Was Solzhenitsyn really much of a factor in late Soviet history or was he just boosted by western media for a time as it suited their purposes? We get a highly distorted view of their affairs.
Same thing here.

Posted by: Wokechoke | May 2 2023 3:38 utc | 244

BillB
Yes I had thought that. There’s also the possibility that the USAF will intervene over Donbas and Kherson. A sort of surprise assist with the airforces.
I tend to think that the Russians can pick off Ukie Ammo dumps and fuel convoys though.
The Russians can dump CBU munitions on these mad dashes by advancing brigades of Leopards and Challengers.
One other possibility remains though. The Bradley is a very good vehicle for urban assaults. There may be a city the Ukies have chosen to pick off and surround.
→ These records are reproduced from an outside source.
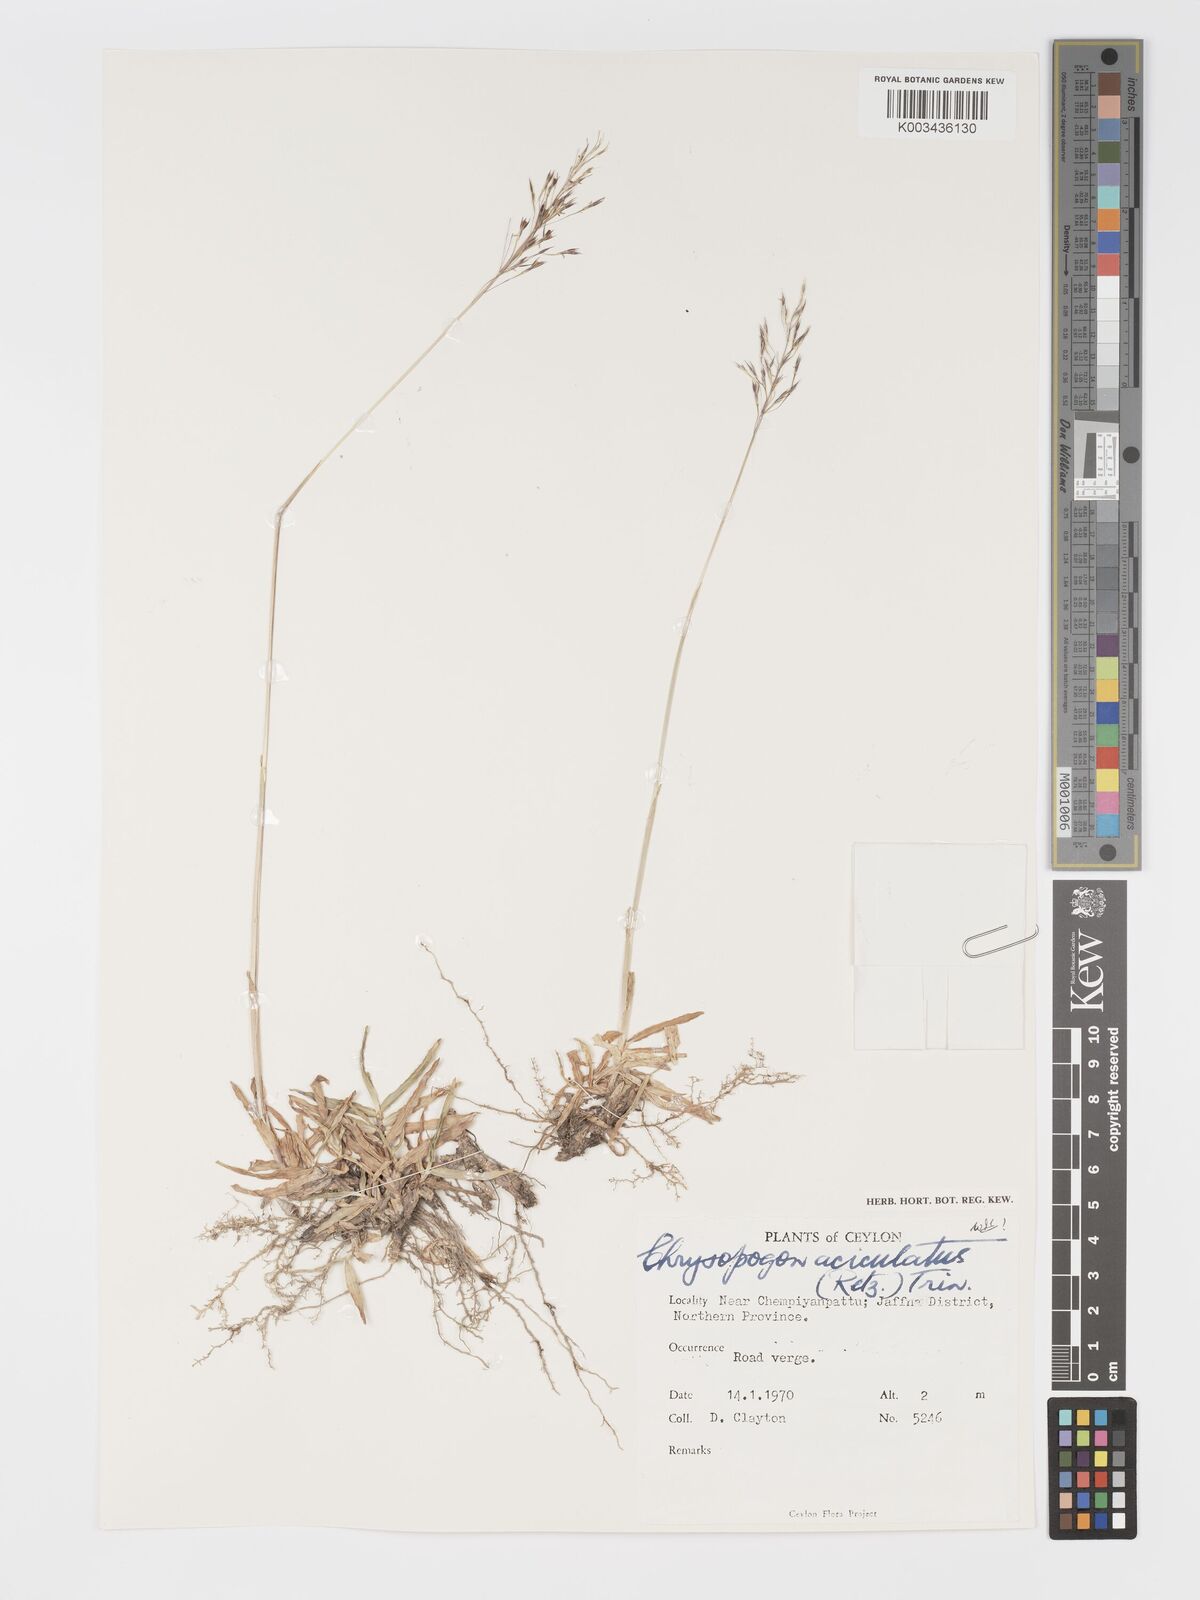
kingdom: Plantae
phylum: Tracheophyta
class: Liliopsida
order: Poales
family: Poaceae
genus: Chrysopogon
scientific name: Chrysopogon aciculatus
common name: Pilipiliula
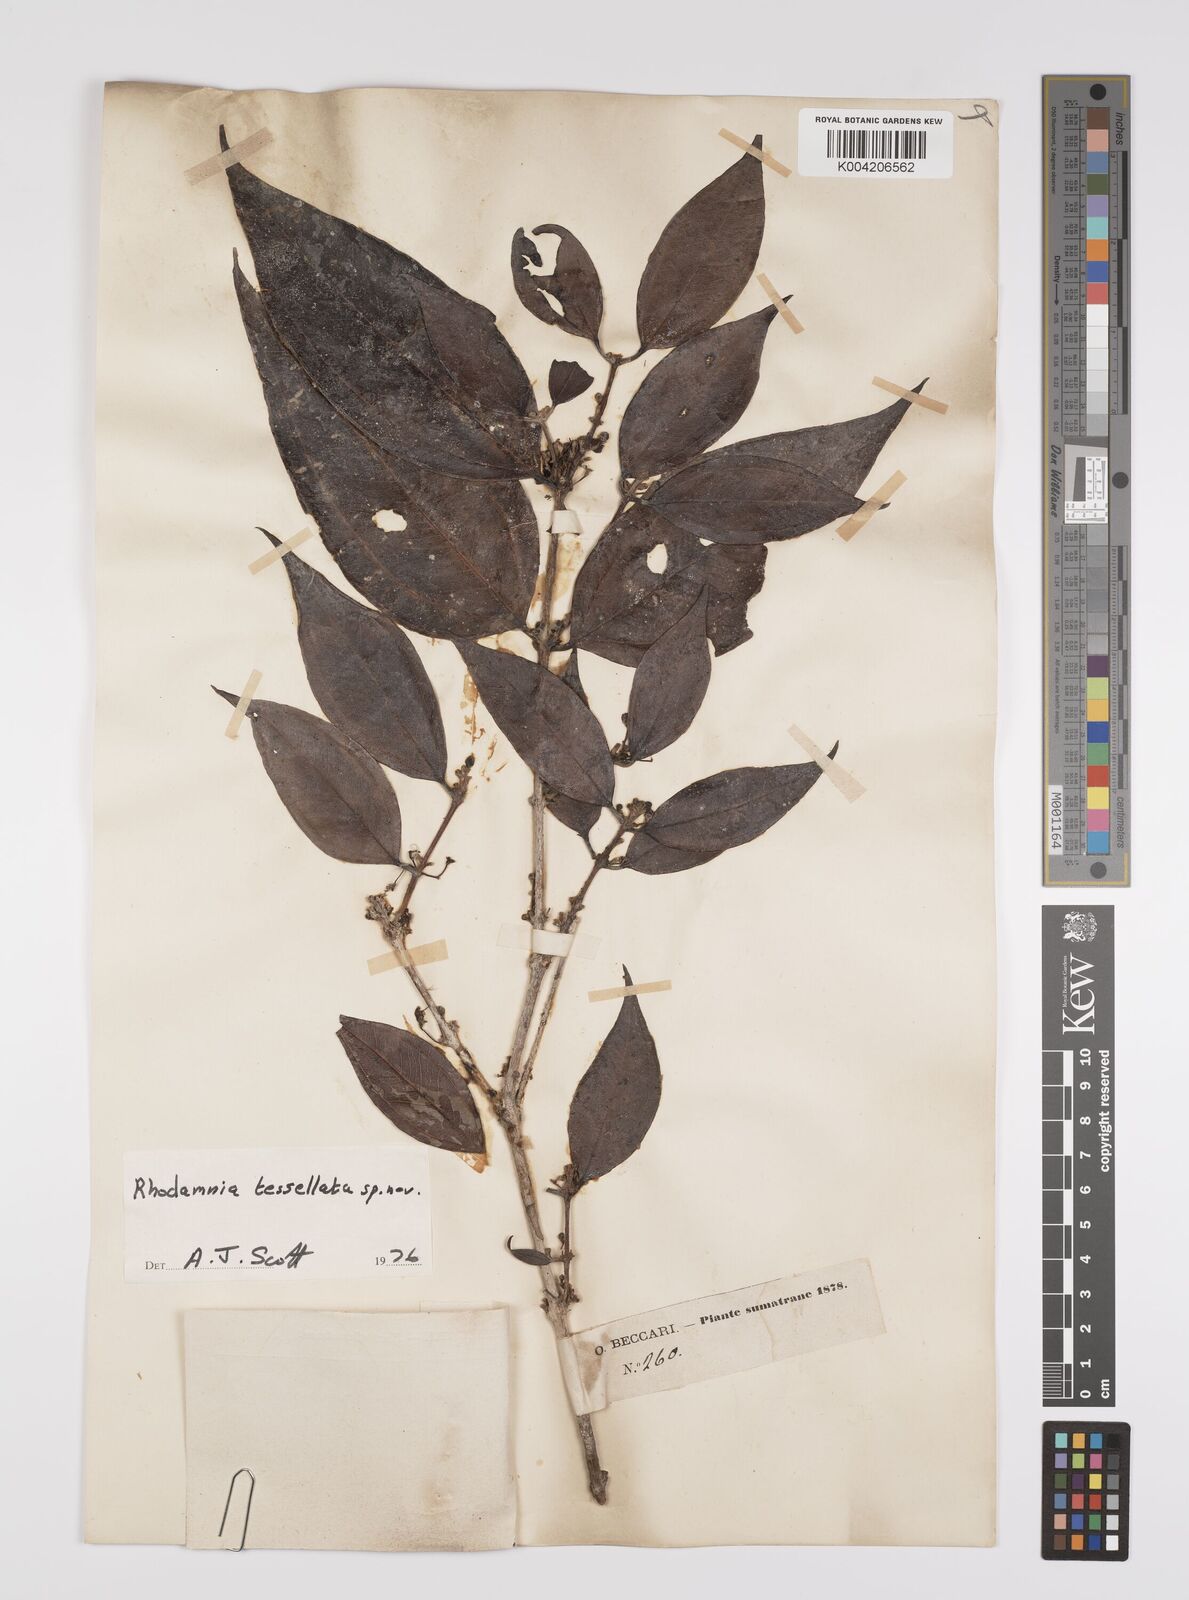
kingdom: Plantae
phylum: Tracheophyta
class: Magnoliopsida
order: Myrtales
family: Myrtaceae
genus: Rhodamnia
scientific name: Rhodamnia tessellata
Like Tokmak. Trap a sizeable force there and force a surrender. No mad dash to the coast needed.

Posted by: Wokechoke | May 2 2023 4:43 utc | 245

#233
>>The idea of big mechanised offensives achieving stalemate breaking operational success is now as redundant as the WW1
WW1 had the style of war we now have in Ukraine. The big push with tanks was the WW2 innovation that avoided the previous war’s stalemate along the lines. The Germans did it first, followed by the copy cat allies on our side. And perhaps the ‘big arrow’ maneuvers can no longer be done owing the current weaponry. Certainly if Ukraine attempts it, it will be a lot less successful than their previous push against the essentially withdrawing Russian troops.
#242
>>The kayaks will be used to get squads of elite forces across the river at night to clear landing areas for a larger strike force pouring across in fast boats at first light. The Pentagon might well have calculated for a extremely high attrition rate to achieve the valuable beachheads, so, lots of kayaks.
The normal stuff won’t get it done, so they are searching for a an innovation. A sign of desperation, that’s all.
Military commanders have the use of troops only for a temporary period, and can easily end up wasting their lives. All the more so if the troops are from a foreign country.

Posted by: Jmaas | May 2 2023 13:02 utc | 246

stranger
Late to the party. You read like a feminine faggot. your bullshit like you just woke from a slumber. fucking trolls.

Posted by: Peter AU1 | May 2 2023 13:14 utc | 247

Gaddafi vs biden. https://twitter.com/REVMAXXING/status/1653373164204830722?cxt=HHwWhMC92cCI-_EtAAAA

Posted by: Peter AU1 | May 2 2023 13:19 utc | 248

Today is the gruesome anniversary of the Odessa killing of many ( 50 at least) in a fire set on Union Trade Building.
Many have burned to death, some who jumped through the windows or tried to escape were clobbered to death. The witness Journalist says Ukrainians were filming the crime on their phones, sitting in the cafe opposite.
This is above words I am capable of.
https://sputnikglobe.com/20230502/journo-i-can-be-jailed-for-treason-in-ukraine-for-telling-truth-about-2014-odessa-massacre-1109983490.html

Posted by: stranger | May 2 2023 14:59 utc | 249

@ Posted by: Peter AU1 | May 2 2023 13:14 utc | 255
They say that the most loudly homophobic are some of the most intensely repressed homosexuals. From one “feminine faggot” to another, I politely request you cool it on the homophobic remarks.